According to prosecutors, Fabrizio and the woman had consensual sex on August 19, 2019, and Fabrizio gave her $400 in cash, as they had previously agreed.

The next day, Fabrizio requested a second meeting from the woman. According to the arrest warrant affidavit, the woman declined; she “thought the defendant had been scary and rough with her during the consensual sex and after the defendant left [she] ‘Bawled her eyes out’ and decided she could never do it again.”

The next day, according to police, Fabrizio sent the woman a series of messages, despite her texting him multiple times that she didn’t want to see him again.

“Baby. Don’t be like that,” Fabrizio said after one of the woman’s many refusals. “I know where you live. I know where you work. Don’t think Georgetown Hospital would be happy to know that it’s [sic] young nurses are having sexual [sic] for money.”

Later in the exchange, the woman asked Fabrizio why he was making threats.

“Why would you do this?” she asked. “Coercing me into sex. Threatening to ruin my life? I don’t understand.”

Fabrizio doubled down. “How are you going to explain to your landlord that you used this apartment to have sex for money?” he wrote.

“I don’t want you to ruin my life because I don’t want to have sex with you!” the woman wrote, and later asked: “Why would you do this to a person?”

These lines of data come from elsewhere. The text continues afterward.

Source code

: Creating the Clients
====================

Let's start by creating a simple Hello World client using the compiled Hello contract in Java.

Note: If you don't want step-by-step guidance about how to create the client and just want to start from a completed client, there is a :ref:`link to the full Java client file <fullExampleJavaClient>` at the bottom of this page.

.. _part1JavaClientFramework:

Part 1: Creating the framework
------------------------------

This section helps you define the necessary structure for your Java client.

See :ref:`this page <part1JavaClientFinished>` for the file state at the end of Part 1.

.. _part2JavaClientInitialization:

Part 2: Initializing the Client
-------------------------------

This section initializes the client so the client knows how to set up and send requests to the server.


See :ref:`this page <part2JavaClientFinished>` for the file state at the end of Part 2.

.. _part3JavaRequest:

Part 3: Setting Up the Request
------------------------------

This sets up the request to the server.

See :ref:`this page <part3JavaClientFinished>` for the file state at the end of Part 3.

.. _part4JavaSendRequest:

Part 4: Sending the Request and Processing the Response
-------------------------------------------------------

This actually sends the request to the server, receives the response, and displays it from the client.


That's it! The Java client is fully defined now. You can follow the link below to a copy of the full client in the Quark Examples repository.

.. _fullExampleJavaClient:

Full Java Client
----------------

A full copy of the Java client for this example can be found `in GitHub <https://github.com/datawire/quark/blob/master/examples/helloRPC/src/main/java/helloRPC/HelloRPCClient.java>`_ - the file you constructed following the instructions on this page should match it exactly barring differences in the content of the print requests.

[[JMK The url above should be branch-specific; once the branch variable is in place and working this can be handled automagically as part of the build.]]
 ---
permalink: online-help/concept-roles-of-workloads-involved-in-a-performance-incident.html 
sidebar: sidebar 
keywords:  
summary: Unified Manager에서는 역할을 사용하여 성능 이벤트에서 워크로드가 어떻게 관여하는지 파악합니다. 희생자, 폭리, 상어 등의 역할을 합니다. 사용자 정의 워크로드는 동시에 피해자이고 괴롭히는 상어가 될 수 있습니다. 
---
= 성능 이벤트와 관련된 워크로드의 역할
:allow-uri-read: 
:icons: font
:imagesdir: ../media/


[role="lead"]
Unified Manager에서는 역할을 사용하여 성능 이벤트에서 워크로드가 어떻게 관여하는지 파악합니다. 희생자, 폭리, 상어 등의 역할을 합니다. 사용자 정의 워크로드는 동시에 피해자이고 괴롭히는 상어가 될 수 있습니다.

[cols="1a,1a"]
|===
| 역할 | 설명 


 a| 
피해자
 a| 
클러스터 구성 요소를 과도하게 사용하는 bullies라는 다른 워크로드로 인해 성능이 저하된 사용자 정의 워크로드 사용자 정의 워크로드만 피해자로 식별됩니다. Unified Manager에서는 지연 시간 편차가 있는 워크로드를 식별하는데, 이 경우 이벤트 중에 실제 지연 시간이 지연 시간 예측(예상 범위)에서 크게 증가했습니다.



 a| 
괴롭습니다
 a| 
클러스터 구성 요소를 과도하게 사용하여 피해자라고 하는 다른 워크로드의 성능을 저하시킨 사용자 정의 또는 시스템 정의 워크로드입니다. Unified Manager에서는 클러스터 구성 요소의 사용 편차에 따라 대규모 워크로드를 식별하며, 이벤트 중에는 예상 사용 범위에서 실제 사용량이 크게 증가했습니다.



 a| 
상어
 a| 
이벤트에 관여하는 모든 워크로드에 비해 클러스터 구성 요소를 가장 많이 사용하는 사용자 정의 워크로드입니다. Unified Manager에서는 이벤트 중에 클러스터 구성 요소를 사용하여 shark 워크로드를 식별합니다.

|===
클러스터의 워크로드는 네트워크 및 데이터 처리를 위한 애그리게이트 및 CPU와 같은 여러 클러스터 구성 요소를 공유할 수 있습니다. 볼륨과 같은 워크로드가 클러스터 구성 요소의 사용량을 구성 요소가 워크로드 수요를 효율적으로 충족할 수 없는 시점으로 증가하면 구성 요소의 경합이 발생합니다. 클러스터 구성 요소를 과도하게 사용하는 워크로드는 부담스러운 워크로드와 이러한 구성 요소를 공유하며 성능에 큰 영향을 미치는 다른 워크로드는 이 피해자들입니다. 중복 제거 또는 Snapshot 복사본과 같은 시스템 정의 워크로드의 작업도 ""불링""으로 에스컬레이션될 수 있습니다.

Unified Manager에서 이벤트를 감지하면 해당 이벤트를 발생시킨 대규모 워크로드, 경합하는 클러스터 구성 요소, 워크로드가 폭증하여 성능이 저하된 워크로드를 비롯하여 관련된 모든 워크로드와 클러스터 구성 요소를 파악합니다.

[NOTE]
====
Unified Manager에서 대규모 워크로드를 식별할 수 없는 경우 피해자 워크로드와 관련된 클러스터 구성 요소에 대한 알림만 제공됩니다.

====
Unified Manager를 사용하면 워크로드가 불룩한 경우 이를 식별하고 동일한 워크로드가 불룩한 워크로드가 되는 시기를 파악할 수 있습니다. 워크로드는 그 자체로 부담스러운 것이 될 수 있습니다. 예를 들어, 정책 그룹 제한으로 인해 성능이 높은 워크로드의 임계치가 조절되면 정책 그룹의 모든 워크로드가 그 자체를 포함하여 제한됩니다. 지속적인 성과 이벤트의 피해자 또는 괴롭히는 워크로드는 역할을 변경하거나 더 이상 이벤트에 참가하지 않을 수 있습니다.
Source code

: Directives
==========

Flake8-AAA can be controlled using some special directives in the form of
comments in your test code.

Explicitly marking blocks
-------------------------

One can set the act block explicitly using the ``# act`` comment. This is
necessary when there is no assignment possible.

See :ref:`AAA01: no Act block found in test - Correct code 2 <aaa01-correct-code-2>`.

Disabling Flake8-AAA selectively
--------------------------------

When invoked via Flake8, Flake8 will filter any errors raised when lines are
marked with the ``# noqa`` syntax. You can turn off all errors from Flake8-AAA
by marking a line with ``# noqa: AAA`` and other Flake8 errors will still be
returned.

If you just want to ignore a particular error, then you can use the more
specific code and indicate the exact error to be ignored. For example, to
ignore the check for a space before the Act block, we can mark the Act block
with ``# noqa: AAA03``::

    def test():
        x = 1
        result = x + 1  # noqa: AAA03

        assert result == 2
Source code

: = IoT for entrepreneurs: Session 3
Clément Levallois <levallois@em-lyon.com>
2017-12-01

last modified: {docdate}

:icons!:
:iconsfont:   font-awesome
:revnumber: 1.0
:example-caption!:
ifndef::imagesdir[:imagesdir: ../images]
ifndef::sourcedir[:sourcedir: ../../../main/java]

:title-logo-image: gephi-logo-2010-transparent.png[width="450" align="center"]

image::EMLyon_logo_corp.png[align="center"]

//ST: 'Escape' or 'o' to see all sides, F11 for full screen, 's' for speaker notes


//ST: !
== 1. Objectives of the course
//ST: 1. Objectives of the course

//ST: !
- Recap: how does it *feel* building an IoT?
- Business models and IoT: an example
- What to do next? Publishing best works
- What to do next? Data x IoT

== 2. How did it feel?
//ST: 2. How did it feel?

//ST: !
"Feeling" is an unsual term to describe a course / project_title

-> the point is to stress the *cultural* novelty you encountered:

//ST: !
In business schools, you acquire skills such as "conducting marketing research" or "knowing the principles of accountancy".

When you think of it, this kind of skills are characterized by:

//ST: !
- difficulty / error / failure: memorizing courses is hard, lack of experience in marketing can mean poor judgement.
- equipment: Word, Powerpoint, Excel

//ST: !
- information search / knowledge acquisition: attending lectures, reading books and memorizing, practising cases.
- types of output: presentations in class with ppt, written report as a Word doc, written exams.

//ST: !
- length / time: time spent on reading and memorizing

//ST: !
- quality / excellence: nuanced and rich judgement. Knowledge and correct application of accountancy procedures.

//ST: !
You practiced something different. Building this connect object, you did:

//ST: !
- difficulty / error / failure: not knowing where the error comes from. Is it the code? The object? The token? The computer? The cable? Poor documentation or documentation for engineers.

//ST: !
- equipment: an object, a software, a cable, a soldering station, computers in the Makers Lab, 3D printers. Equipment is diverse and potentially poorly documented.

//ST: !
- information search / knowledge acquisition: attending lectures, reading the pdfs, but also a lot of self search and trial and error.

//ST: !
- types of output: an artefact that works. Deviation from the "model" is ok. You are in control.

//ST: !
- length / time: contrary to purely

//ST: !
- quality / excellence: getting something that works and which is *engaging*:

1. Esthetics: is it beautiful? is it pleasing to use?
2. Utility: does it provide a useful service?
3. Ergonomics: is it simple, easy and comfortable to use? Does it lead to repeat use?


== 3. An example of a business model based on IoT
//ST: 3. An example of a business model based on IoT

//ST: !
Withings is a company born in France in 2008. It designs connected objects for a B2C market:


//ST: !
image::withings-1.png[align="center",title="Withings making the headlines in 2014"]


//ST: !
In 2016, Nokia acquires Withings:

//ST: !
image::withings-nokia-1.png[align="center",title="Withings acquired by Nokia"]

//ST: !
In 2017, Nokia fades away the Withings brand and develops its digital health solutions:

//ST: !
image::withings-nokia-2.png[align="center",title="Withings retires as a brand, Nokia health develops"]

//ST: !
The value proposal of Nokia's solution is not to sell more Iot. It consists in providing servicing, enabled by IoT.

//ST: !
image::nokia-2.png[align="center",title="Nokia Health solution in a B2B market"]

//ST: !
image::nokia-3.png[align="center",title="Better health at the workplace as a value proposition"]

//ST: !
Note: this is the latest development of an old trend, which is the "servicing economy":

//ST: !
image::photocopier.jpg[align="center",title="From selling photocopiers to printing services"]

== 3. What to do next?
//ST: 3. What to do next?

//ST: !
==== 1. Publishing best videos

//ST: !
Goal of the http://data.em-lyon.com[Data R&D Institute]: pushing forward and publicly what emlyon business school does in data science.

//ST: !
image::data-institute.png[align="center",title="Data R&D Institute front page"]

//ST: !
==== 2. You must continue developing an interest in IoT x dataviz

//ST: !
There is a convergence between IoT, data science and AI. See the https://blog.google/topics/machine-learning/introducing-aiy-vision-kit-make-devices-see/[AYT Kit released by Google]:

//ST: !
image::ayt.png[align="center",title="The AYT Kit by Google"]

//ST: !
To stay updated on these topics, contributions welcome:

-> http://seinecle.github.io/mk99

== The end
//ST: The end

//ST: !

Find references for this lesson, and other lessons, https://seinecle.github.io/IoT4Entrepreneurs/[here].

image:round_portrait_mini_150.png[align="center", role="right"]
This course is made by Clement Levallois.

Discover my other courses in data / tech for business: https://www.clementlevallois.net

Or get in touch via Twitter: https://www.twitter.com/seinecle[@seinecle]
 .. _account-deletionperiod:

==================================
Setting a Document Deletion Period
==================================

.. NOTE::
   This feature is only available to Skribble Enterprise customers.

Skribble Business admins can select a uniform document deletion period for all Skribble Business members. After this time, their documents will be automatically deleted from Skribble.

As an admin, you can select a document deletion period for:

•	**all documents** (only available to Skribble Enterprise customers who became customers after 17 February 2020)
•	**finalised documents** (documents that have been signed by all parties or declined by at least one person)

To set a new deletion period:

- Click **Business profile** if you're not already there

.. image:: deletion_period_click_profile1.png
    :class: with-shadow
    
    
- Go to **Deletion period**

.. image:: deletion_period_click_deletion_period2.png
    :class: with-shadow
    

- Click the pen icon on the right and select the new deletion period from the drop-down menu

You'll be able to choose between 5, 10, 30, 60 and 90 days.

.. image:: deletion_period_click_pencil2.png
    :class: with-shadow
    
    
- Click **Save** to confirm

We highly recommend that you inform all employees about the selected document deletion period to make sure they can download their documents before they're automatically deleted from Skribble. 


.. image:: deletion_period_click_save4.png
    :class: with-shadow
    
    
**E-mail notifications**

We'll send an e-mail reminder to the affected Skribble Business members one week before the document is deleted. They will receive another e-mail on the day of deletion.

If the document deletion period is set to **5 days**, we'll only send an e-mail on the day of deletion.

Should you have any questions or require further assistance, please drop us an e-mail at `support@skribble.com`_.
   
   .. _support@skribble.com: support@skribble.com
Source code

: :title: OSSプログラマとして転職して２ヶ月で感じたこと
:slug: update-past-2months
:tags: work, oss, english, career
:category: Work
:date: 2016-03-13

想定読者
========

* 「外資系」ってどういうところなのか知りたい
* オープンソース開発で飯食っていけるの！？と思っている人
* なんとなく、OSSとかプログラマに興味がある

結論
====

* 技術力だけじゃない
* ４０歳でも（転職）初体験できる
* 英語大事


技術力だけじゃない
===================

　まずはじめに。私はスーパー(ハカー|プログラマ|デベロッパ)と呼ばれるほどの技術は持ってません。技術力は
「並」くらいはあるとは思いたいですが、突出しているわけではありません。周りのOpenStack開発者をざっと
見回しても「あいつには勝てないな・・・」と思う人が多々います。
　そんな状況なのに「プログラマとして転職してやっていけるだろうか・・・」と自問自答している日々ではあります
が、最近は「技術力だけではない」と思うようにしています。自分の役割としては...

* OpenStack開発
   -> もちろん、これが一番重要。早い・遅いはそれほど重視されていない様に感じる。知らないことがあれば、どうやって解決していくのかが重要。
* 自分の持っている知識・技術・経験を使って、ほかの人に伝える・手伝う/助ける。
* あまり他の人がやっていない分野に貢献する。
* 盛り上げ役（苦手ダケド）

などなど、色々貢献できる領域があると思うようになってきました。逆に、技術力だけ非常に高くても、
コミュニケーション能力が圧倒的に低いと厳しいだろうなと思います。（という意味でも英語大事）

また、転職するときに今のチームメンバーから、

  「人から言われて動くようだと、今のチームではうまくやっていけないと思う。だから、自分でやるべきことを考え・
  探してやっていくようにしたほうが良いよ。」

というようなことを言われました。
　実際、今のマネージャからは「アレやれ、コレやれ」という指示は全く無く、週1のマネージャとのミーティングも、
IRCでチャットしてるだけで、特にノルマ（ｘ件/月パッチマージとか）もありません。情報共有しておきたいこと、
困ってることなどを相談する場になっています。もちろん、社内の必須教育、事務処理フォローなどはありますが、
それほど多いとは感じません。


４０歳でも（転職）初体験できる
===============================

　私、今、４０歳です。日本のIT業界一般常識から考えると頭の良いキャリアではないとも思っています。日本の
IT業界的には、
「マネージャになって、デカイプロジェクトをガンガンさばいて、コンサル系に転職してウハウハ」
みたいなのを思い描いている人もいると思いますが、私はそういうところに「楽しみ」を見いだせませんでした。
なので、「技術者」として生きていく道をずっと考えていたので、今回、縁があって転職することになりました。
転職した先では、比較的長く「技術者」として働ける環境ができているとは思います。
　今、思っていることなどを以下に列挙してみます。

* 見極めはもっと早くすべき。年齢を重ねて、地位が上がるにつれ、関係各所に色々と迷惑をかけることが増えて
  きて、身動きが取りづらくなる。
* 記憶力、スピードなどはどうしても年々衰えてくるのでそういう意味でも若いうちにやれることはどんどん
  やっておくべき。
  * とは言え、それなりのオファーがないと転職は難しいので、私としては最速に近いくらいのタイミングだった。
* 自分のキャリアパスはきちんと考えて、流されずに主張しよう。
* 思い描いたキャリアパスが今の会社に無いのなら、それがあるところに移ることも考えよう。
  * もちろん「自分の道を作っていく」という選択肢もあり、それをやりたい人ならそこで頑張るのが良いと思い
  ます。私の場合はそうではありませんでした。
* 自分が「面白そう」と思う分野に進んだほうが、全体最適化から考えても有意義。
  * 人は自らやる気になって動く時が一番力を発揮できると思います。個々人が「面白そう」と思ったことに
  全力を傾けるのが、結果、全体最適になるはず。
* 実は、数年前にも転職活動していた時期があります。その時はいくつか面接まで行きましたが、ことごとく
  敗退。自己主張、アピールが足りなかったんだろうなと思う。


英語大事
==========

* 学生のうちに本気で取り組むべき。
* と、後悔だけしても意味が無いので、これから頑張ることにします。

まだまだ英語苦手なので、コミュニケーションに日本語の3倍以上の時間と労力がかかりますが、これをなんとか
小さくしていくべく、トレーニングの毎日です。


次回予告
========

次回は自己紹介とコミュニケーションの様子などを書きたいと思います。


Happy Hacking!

“I feel teased,” Fabrizio replied.

That afternoon, Fabrizio returned to the woman’s apartment. She told police that they had a sexual encounter she described as painful. Both she and Fabrizio deleted all the text messages between them, but she had previously taken screenshots of their messages and sent them to her roommate.

At that point, the woman told Fabrizio that she was sorry it didn’t work out between them, and he left. However, he started texting her almost immediately after leaving the apartment, and escalated his threats.

“You may have to do that quickie every once in a while,” he wrote. “Not a lot. Once or twice a month.” The woman again declined, and told him she would like to move on.

“I’ll leave you alone for now,” he replied. “But I’m going to text in a couple of weeks and tell you I’m coming the next morning. If you don’t answer [or say] no you understand what will happen.”

“I’m not doing this. Period,” she wrote him.

“Ok baby,” Fabrizio replied. “You will always have a choice. Be well[.]”

Two hours after that exchange, the woman called police. While she was speaking with detectives, Fabrizio sent her a text message that included her parents’ names and phone number.

From that point on, detectives worked with the woman to send text messages to Fabrizio that were “largely composed and sent in consultation” with police. After two days of back-and-forth, in which the woman continued to say no to Fabrizio and he continued to threaten her, she told Fabrizio she would agree to meet him at her apartment.

Police arrested Fabrizio upon his arrival.